Someone suggested that the UN create pop-up museums by bringing in a shipping container stocked with media tools. (Technically, a plop-down museum, it seems to me.) The local community would be invited to tell its story, perhaps in 100 images (borrowing the British Museum’s “A History of the World in 100 Objects”), or perhaps by providing a StoryCorps-style recording booth. Or send the kids out with video cameras. (There might have to be someone who could help with the media.) The community would be able to tell its story to the world. The world could react and interact. (These containers could contain magic mirrors.)
Another idea: Facilitate local people coming together virtually to share solutions to common problems, building on the multiple and admirable efforts to do this already.
Another idea: One group pointed out that museums typically face backwards in time. So suppose the UN museum instead constructed itself in real time as significant events occurred. E.g., as an earthquake disaster unrolls, the UN Museum would track it live, presenting its consequences intimately to the world, recording it for posterity, and facilitating relief efforts.
There was general agreement, I believe, that all of the UN Museum’s content should be openly available through APIs.
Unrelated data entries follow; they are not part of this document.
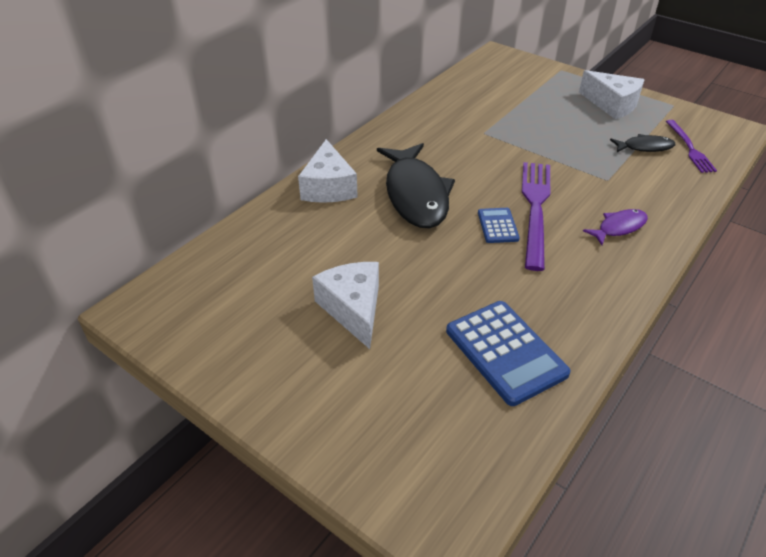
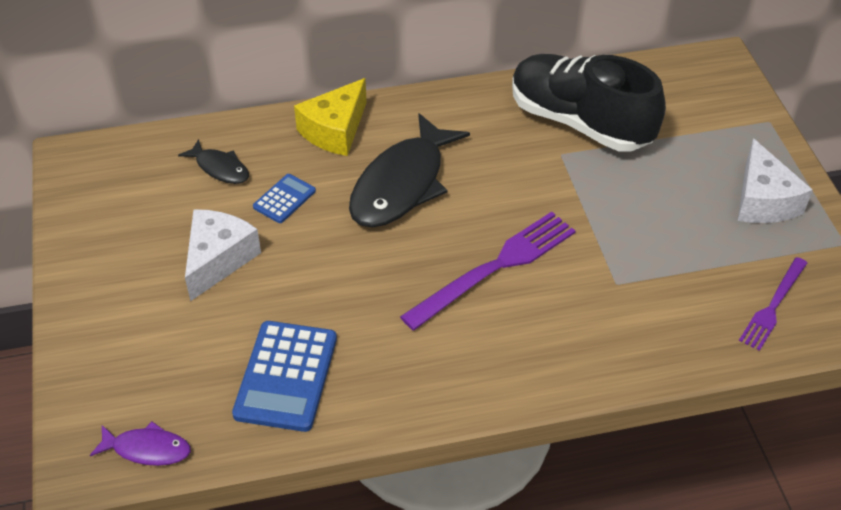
camera: 40 degrees right, 5 degrees up
white cheese [298,139,358,203] -> yellow cheese [294,78,367,156]
blue calculator [478,208,520,243] -> blue calculator moved to [253,174,316,223]
purple fish [583,209,648,245] -> purple fish moved to [90,422,191,466]
black fish [610,134,675,152] -> black fish moved to [178,139,249,184]
none -> black shoe [512,54,666,152]

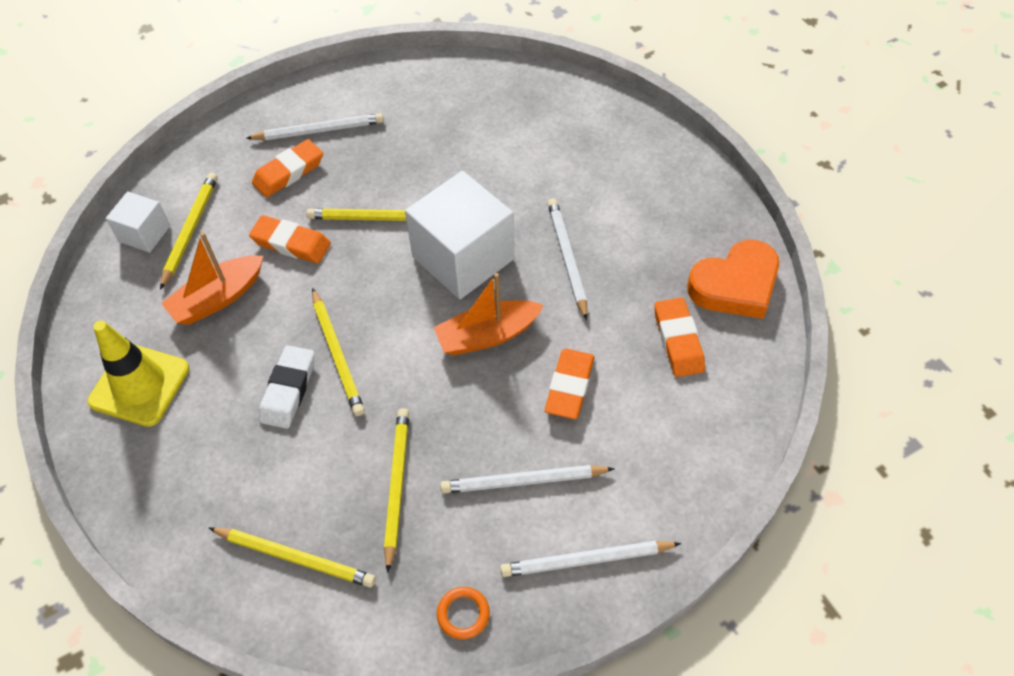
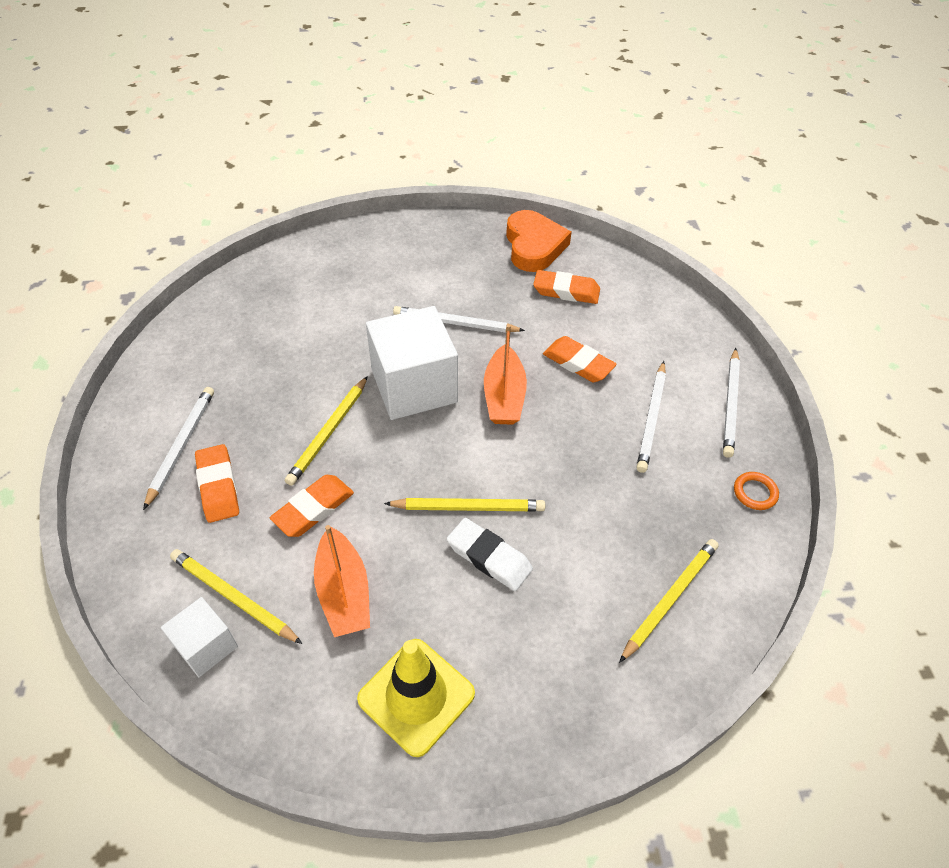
camera: 70 degrees left, 5 degrees down
yellow pencil [384,408,409,573] -> none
There were many, many more ideas, many of which I find exciting. I don’t know if any of the ideas discussed are going to make it past the cool-way-to-spend-an-afternoon phase, but I am thrilled by the general prospect of a UN Museum that takes as its mission not just the curation of artifacts that tell a story but advancing the UN’s mission by connecting people globally around common concerns, shared interests, and a desire to help and delight one another.
Now go ahead and be cynical and snarky.